__Aim of the task__.
What lines in the records below hold the string "size"? Please show them.

*** Supplied material Section Begins ***

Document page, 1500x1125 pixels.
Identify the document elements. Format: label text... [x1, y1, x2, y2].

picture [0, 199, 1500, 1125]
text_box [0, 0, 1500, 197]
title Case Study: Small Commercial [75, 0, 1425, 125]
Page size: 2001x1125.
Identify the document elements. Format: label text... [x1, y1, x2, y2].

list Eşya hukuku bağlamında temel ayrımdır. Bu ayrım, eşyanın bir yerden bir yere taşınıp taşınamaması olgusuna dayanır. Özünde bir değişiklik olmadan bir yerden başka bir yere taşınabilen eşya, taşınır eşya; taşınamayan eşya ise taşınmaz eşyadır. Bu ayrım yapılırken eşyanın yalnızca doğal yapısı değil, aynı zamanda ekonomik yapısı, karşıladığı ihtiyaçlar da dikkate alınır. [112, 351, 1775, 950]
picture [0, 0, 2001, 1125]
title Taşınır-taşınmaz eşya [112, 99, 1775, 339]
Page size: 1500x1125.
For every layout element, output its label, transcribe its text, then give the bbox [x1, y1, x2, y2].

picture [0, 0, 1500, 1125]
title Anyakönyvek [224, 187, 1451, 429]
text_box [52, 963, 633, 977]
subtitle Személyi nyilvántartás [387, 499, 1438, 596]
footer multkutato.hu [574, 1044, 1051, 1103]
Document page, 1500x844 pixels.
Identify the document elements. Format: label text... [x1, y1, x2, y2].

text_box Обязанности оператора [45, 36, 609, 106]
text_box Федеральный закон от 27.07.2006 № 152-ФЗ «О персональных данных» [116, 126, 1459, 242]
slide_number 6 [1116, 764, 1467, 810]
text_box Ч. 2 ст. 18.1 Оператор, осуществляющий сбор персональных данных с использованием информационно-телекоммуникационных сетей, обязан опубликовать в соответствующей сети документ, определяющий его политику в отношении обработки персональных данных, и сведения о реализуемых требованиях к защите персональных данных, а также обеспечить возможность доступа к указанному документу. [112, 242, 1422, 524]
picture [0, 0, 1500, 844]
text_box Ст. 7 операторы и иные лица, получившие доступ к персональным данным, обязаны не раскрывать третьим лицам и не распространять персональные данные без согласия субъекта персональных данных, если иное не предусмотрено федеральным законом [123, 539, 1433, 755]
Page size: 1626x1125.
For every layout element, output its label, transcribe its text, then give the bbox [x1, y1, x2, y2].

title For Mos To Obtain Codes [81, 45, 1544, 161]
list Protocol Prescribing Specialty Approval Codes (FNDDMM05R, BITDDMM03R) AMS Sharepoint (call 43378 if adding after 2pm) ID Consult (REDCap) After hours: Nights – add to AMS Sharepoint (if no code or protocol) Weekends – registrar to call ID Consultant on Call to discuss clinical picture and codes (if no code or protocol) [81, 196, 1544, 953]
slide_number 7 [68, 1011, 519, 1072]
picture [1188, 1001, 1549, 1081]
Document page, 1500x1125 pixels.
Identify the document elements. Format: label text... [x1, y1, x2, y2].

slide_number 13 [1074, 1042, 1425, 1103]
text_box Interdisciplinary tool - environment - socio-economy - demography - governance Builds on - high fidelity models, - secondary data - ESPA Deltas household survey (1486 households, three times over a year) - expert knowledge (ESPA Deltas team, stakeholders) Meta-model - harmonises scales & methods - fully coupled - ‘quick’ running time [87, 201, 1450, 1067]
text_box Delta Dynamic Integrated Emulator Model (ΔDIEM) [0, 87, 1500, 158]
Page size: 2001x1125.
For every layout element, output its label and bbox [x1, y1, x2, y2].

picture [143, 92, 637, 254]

*** Supplied material Section Ends ***

__Exercise answer__.
Page size: 2001x1125.
Page size: 1500x1125.
Page size: 1626x1125.
Page size: 2001x1125.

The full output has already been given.